* **Document extract**

◇ ◇ ◇ ◇

This is what I have for the geometry. I then go ahead to mesh the geometry using

ngmesh = geo.GenerateMesh(maxh=0.05)
mesh = Mesh(ngmesh)

I have attached the mesh

5cell_cavity
5cell_cavity1351×707 137 KB

5cell_cavity_iso
5cell_cavity_iso1382×717 112 KB

In this case, I would like to rotate the face 180 deg. I could as well define only a half of the face and revolve 360 degs.

6

To create a 3d geometry you’ll need to use the opencascade interface (the old geom2d doesn’t support that). you can use
netgen.occ.SplineApproximation or netgen.occ.SplineInterpolation for a bspline curve. This can then be revolved

7

Thanks a lot. It works!
However, I get this revolving the bottom profile (points plotted using matplotlib) in the following figure.

5cell_cavity_iso_3d
5cell_cavity_iso_3d1355×1017 59.3 KB

Is there another ‘Spline____’ , method that neither interpolates nor approximates the geometry? The input points are the exact representation of the model and I would like the points to be connected using straight lines instead of interpolated over.

8

There is a BSplineCurve with a suspicious comment in the code:

  m.def("BSplineCurve", [](std::vector<gp_Pnt> vpoles, int degree) {
      // not yet working ????

what I remember is that the start and endpoints are not duplicated correctly. But I think for order=1 this should work.

9

Using

geo = BSplineCurve(pnts, 1)
Draw(geo)

I got the following image

image
image1049×480 6.72 KB

instead of
image

10

Ah sorry, what you want to do is easier with a workplane:

wp = WorkPlane()
wp.MoveTo(*pnts[0])
for p in pnts[1:]:
  wp.LineTo(*p)
wp.Close()
face = wp.Face()

with pnts a list of points in 2d plane. Note that orientation of the curve plays a role in defining inside and outside, so you might need to .Reverse() the curve afterwards

To do 2d simulations on this put this face into a OCCGeometry object with dim argument:

geo2d = OCCGeometry(face, dim=2)

for 3d revolve it and drop the dim argument (dim=3 is default)

11

Thanks a whole lot. This gives me exactly what I want. And thanks for the heads-up about the .Reverse(), it probably would have been my next question.

I tried looking at the documentation for OCCGeometry but couldn’t figure out what ‘dim’ means.

I don’t understand what you mean by “drop the dim argument”.

image
image1265×1029 34.7 KB

12

Hello, this may be something trivial, and I may have missed it while going through the documentation, but I could not find how to apply boundary conditions to the WorkPlane object. I want to apply a Dirichlet boundary condition to the contour of the WorkPlane except for the bottom and the sides.

I used the following as a test and printed the FreeDofs.
fes = HCurl(mesh, order=3, dirichlet=[1, 2, 3, 4, 5, 6, 7, 8, 9])

However, I don’t know at what point (during the creation of the face, mesh? or the fes?) to give names to the boundaries or how to go about it. I would appreciate any help on this.

13

I was able to name the boundary edges using

# name the boundaries
face.edges.Max(X).name = "r"

◇ ◇ ◇ ◇

* **Provided material**
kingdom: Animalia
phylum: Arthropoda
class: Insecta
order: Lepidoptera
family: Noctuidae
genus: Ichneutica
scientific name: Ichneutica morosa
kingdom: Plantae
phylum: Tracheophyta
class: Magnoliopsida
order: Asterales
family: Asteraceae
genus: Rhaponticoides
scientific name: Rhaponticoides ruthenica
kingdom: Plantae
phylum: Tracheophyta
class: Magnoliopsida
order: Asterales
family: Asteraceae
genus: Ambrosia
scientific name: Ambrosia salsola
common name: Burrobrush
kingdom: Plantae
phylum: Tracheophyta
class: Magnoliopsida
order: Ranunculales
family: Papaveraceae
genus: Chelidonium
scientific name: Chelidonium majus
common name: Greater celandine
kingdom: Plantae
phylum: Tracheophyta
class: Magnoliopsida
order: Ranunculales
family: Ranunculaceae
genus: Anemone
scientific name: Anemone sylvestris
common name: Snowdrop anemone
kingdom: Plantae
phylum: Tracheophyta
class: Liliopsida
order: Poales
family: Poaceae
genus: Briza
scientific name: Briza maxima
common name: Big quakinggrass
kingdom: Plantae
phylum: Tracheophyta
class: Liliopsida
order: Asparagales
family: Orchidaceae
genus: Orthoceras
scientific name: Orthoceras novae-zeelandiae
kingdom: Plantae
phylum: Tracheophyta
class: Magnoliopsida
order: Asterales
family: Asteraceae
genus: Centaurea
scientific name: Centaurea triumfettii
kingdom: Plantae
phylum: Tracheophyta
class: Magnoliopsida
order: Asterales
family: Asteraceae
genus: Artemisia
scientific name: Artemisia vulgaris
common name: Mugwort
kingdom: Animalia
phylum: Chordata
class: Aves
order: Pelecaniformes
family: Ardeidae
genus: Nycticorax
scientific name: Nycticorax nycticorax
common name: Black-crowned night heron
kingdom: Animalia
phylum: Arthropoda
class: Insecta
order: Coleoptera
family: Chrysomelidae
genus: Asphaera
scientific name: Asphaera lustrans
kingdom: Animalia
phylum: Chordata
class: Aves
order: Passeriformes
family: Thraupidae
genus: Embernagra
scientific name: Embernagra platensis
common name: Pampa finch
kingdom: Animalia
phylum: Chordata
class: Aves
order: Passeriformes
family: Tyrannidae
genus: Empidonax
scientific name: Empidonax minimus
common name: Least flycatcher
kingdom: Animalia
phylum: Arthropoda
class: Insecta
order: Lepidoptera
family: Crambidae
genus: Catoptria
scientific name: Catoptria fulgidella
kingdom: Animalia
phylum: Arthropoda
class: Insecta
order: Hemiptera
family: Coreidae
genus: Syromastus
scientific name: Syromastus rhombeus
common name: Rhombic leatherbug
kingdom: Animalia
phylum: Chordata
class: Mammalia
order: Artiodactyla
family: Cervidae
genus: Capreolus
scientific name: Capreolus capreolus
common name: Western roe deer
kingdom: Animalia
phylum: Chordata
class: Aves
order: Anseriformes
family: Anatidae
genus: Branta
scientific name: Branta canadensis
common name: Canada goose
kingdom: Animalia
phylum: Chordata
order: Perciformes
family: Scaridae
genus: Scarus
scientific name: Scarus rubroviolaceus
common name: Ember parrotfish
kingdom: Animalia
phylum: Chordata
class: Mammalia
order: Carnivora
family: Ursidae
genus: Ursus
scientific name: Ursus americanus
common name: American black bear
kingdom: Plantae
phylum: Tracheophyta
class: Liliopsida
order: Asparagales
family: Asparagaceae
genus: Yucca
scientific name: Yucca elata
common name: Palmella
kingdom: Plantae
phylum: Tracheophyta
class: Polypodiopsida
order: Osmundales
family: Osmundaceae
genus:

◇ ◇ ◇ ◇

Reproduce the netgen geometry thread above word for word, from "Thanks a lot." to "of interpolated over.".

Thanks a lot. It works!
However, I get this revolving the bottom profile (points plotted using matplotlib) in the following figure.

5cell_cavity_iso_3d
5cell_cavity_iso_3d1355×1017 59.3 KB

Is there another ‘Spline____’ , method that neither interpolates nor approximates the geometry? The input points are the exact representation of the model and I would like the points to be connected using straight lines instead of interpolated over.